What you will do |
Leaving the images aside, print every record in the material exactly.

--- START ---

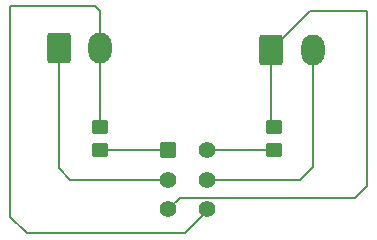
<source format=gbr>
%TF.GenerationSoftware,KiCad,Pcbnew,9.0.3*%
%TF.CreationDate,2025-08-16T18:10:03-03:00*%
%TF.ProjectId,CANBusTerminator,43414e42-7573-4546-9572-6d696e61746f,rev?*%
%TF.SameCoordinates,Original*%
%TF.FileFunction,Copper,L1,Top*%
%TF.FilePolarity,Positive*%
%FSLAX46Y46*%
G04 Gerber Fmt 4.6, Leading zero omitted, Abs format (unit mm)*
G04 Created by KiCad (PCBNEW 9.0.3) date 2025-08-16 18:10:03*
%MOMM*%
%LPD*%
G01*
G04 APERTURE LIST*
G04 Aperture macros list*
%AMRoundRect*
0 Rectangle with rounded corners*
0 $1 Rounding radius*
0 $2 $3 $4 $5 $6 $7 $8 $9 X,Y pos of 4 corners*
0 Add a 4 corners polygon primitive as box body*
4,1,4,$2,$3,$4,$5,$6,$7,$8,$9,$2,$3,0*
0 Add four circle primitives for the rounded corners*
1,1,$1+$1,$2,$3*
1,1,$1+$1,$4,$5*
1,1,$1+$1,$6,$7*
1,1,$1+$1,$8,$9*
0 Add four rect primitives between the rounded corners*
20,1,$1+$1,$2,$3,$4,$5,0*
20,1,$1+$1,$4,$5,$6,$7,0*
20,1,$1+$1,$6,$7,$8,$9,0*
20,1,$1+$1,$8,$9,$2,$3,0*%
G04 Aperture macros list end*
%TA.AperFunction,SMDPad,CuDef*%
%ADD10RoundRect,0.250000X-0.450000X0.350000X-0.450000X-0.350000X0.450000X-0.350000X0.450000X0.350000X0*%
%TD*%
%TA.AperFunction,ComponentPad*%
%ADD11RoundRect,0.250000X-0.750000X-1.050000X0.750000X-1.050000X0.750000X1.050000X-0.750000X1.050000X0*%
%TD*%
%TA.AperFunction,ComponentPad*%
%ADD12O,2.000000X2.600000*%
%TD*%
%TA.AperFunction,ComponentPad*%
%ADD13RoundRect,0.250000X-0.450000X0.450000X-0.450000X-0.450000X0.450000X-0.450000X0.450000X0.450000X0*%
%TD*%
%TA.AperFunction,ComponentPad*%
%ADD14C,1.400000*%
%TD*%
%TA.AperFunction,Conductor*%
%ADD15C,0.200000*%
%TD*%
G04 APERTURE END LIST*
D10*
%TO.P,R1,1*%
%TO.N,Net-(J1-Pin_2)*%
X173600000Y-90400000D03*
%TO.P,R1,2*%
%TO.N,Net-(R1-Pad2)*%
X173600000Y-92400000D03*
%TD*%
%TO.P,R2,1*%
%TO.N,Net-(J2-Pin_1)*%
X188300000Y-90400000D03*
%TO.P,R2,2*%
%TO.N,Net-(R2-Pad2)*%
X188300000Y-92400000D03*
%TD*%
D11*
%TO.P,J2,1,Pin_1*%
%TO.N,Net-(J2-Pin_1)*%
X188100000Y-83900000D03*
D12*
%TO.P,J2,2,Pin_2*%
%TO.N,Net-(J2-Pin_2)*%
X191600000Y-83900000D03*
%TD*%
D11*
%TO.P,J1,1,Pin_1*%
%TO.N,Net-(J1-Pin_1)*%
X170100000Y-83700000D03*
D12*
%TO.P,J1,2,Pin_2*%
%TO.N,Net-(J1-Pin_2)*%
X173600000Y-83700000D03*
%TD*%
D13*
%TO.P,SW1,1,A*%
%TO.N,Net-(R1-Pad2)*%
X179400000Y-92400000D03*
D14*
%TO.P,SW1,2,B*%
%TO.N,Net-(J1-Pin_1)*%
X179400000Y-94900000D03*
%TO.P,SW1,3,C*%
%TO.N,Net-(J2-Pin_1)*%
X179400000Y-97400000D03*
%TO.P,SW1,4,A*%
%TO.N,Net-(J1-Pin_2)*%
X182700000Y-97400000D03*
%TO.P,SW1,5,B*%
%TO.N,Net-(J2-Pin_2)*%
X182700000Y-94900000D03*
%TO.P,SW1,6,C*%
%TO.N,Net-(R2-Pad2)*%
X182700000Y-92400000D03*
%TD*%
D15*
%TO.N,Net-(J1-Pin_2)*%
X180800000Y-99400000D02*
X182700000Y-97500000D01*
X173600000Y-80600000D02*
X173200000Y-80200000D01*
X173200000Y-80200000D02*
X166000000Y-80200000D01*
X173600000Y-83700000D02*
X173600000Y-90400000D01*
X173600000Y-83700000D02*
X173600000Y-80600000D01*
X166000000Y-98000000D02*
X167400000Y-99400000D01*
X182700000Y-97500000D02*
X182700000Y-97400000D01*
X167400000Y-99400000D02*
X180800000Y-99400000D01*
X166000000Y-80200000D02*
X166000000Y-98000000D01*
%TO.N,Net-(J1-Pin_1)*%
X171100000Y-94900000D02*
X179400000Y-94900000D01*
X170100000Y-93900000D02*
X171100000Y-94900000D01*
X170100000Y-83700000D02*
X170100000Y-93900000D01*
%TO.N,Net-(J2-Pin_2)*%
X191600000Y-83900000D02*
X191600000Y-93800000D01*
X191600000Y-93800000D02*
X190500000Y-94900000D01*
X190500000Y-94900000D02*
X182700000Y-94900000D01*
%TO.N,Net-(J2-Pin_1)*%
X191400000Y-80600000D02*
X196200000Y-80600000D01*
X196200000Y-80600000D02*
X196200000Y-95400000D01*
X188100000Y-83900000D02*
X191400000Y-80600000D01*
X188100000Y-83900000D02*
X188100000Y-90200000D01*
X180400000Y-96400000D02*
X179400000Y-97400000D01*
X196200000Y-95400000D02*
X195200000Y-96400000D01*
X188100000Y-90200000D02*
X188300000Y-90400000D01*
X195200000Y-96400000D02*
X180400000Y-96400000D01*
%TO.N,Net-(R1-Pad2)*%
X173600000Y-92400000D02*
X179400000Y-92400000D01*
%TO.N,Net-(R2-Pad2)*%
X182900000Y-92200000D02*
X182700000Y-92400000D01*
X188300000Y-92400000D02*
X182700000Y-92400000D01*
%TD*%
M02*

</source>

--- END ---

Your solution |
<source format=gbr>
%TF.GenerationSoftware,KiCad,Pcbnew,9.0.3*%
%TF.CreationDate,2025-08-16T18:10:03-03:00*%
%TF.ProjectId,CANBusTerminator,43414e42-7573-4546-9572-6d696e61746f,rev?*%
%TF.SameCoordinates,Original*%
%TF.FileFunction,Copper,L1,Top*%
%TF.FilePolarity,Positive*%
%FSLAX46Y46*%
G04 Gerber Fmt 4.6, Leading zero omitted, Abs format (unit mm)*
G04 Created by KiCad (PCBNEW 9.0.3) date 2025-08-16 18:10:03*
%MOMM*%
%LPD*%
G01*
G04 APERTURE LIST*
G04 Aperture macros list*
%AMRoundRect*
0 Rectangle with rounded corners*
0 $1 Rounding radius*
0 $2 $3 $4 $5 $6 $7 $8 $9 X,Y pos of 4 corners*
0 Add a 4 corners polygon primitive as box body*
4,1,4,$2,$3,$4,$5,$6,$7,$8,$9,$2,$3,0*
0 Add four circle primitives for the rounded corners*
1,1,$1+$1,$2,$3*
1,1,$1+$1,$4,$5*
1,1,$1+$1,$6,$7*
1,1,$1+$1,$8,$9*
0 Add four rect primitives between the rounded corners*
20,1,$1+$1,$2,$3,$4,$5,0*
20,1,$1+$1,$4,$5,$6,$7,0*
20,1,$1+$1,$6,$7,$8,$9,0*
20,1,$1+$1,$8,$9,$2,$3,0*%
G04 Aperture macros list end*
%TA.AperFunction,SMDPad,CuDef*%
%ADD10RoundRect,0.250000X-0.450000X0.350000X-0.450000X-0.350000X0.450000X-0.350000X0.450000X0.350000X0*%
%TD*%
%TA.AperFunction,ComponentPad*%
%ADD11RoundRect,0.250000X-0.750000X-1.050000X0.750000X-1.050000X0.750000X1.050000X-0.750000X1.050000X0*%
%TD*%
%TA.AperFunction,ComponentPad*%
%ADD12O,2.000000X2.600000*%
%TD*%
%TA.AperFunction,ComponentPad*%
%ADD13RoundRect,0.250000X-0.450000X0.450000X-0.450000X-0.450000X0.450000X-0.450000X0.450000X0.450000X0*%
%TD*%
%TA.AperFunction,ComponentPad*%
%ADD14C,1.400000*%
%TD*%
%TA.AperFunction,Conductor*%
%ADD15C,0.200000*%
%TD*%
G04 APERTURE END LIST*
D10*
%TO.P,R1,1*%
%TO.N,Net-(J1-Pin_2)*%
X173600000Y-90400000D03*
%TO.P,R1,2*%
%TO.N,Net-(R1-Pad2)*%
X173600000Y-92400000D03*
%TD*%
%TO.P,R2,1*%
%TO.N,Net-(J2-Pin_1)*%
X188300000Y-90400000D03*
%TO.P,R2,2*%
%TO.N,Net-(R2-Pad2)*%
X188300000Y-92400000D03*
%TD*%
D11*
%TO.P,J2,1,Pin_1*%
%TO.N,Net-(J2-Pin_1)*%
X188100000Y-83900000D03*
D12*
%TO.P,J2,2,Pin_2*%
%TO.N,Net-(J2-Pin_2)*%
X191600000Y-83900000D03*
%TD*%
D11*
%TO.P,J1,1,Pin_1*%
%TO.N,Net-(J1-Pin_1)*%
X170100000Y-83700000D03*
D12*
%TO.P,J1,2,Pin_2*%
%TO.N,Net-(J1-Pin_2)*%
X173600000Y-83700000D03*
%TD*%
D13*
%TO.P,SW1,1,A*%
%TO.N,Net-(R1-Pad2)*%
X179400000Y-92400000D03*
D14*
%TO.P,SW1,2,B*%
%TO.N,Net-(J1-Pin_1)*%
X179400000Y-94900000D03*
%TO.P,SW1,3,C*%
%TO.N,Net-(J2-Pin_1)*%
X179400000Y-97400000D03*
%TO.P,SW1,4,A*%
%TO.N,Net-(J1-Pin_2)*%
X182700000Y-97400000D03*
%TO.P,SW1,5,B*%
%TO.N,Net-(J2-Pin_2)*%
X182700000Y-94900000D03*
%TO.P,SW1,6,C*%
%TO.N,Net-(R2-Pad2)*%
X182700000Y-92400000D03*
%TD*%
D15*
%TO.N,Net-(J1-Pin_2)*%
X180800000Y-99400000D02*
X182700000Y-97500000D01*
X173600000Y-80600000D02*
X173200000Y-80200000D01*
X173200000Y-80200000D02*
X166000000Y-80200000D01*
X173600000Y-83700000D02*
X173600000Y-90400000D01*
X173600000Y-83700000D02*
X173600000Y-80600000D01*
X166000000Y-98000000D02*
X167400000Y-99400000D01*
X182700000Y-97500000D02*
X182700000Y-97400000D01*
X167400000Y-99400000D02*
X180800000Y-99400000D01*
X166000000Y-80200000D02*
X166000000Y-98000000D01*
%TO.N,Net-(J1-Pin_1)*%
X171100000Y-94900000D02*
X179400000Y-94900000D01*
X170100000Y-93900000D02*
X171100000Y-94900000D01*
X170100000Y-83700000D02*
X170100000Y-93900000D01*
%TO.N,Net-(J2-Pin_2)*%
X191600000Y-83900000D02*
X191600000Y-93800000D01*
X191600000Y-93800000D02*
X190500000Y-94900000D01*
X190500000Y-94900000D02*
X182700000Y-94900000D01*
%TO.N,Net-(J2-Pin_1)*%
X191400000Y-80600000D02*
X196200000Y-80600000D01*
X196200000Y-80600000D02*
X196200000Y-95400000D01*
X188100000Y-83900000D02*
X191400000Y-80600000D01*
X188100000Y-83900000D02*
X188100000Y-90200000D01*
X180400000Y-96400000D02*
X179400000Y-97400000D01*
X196200000Y-95400000D02*
X195200000Y-96400000D01*
X188100000Y-90200000D02*
X188300000Y-90400000D01*
X195200000Y-96400000D02*
X180400000Y-96400000D01*
%TO.N,Net-(R1-Pad2)*%
X173600000Y-92400000D02*
X179400000Y-92400000D01*
%TO.N,Net-(R2-Pad2)*%
X182900000Y-92200000D02*
X182700000Y-92400000D01*
X188300000Y-92400000D02*
X182700000Y-92400000D01*
%TD*%
M02*

</source>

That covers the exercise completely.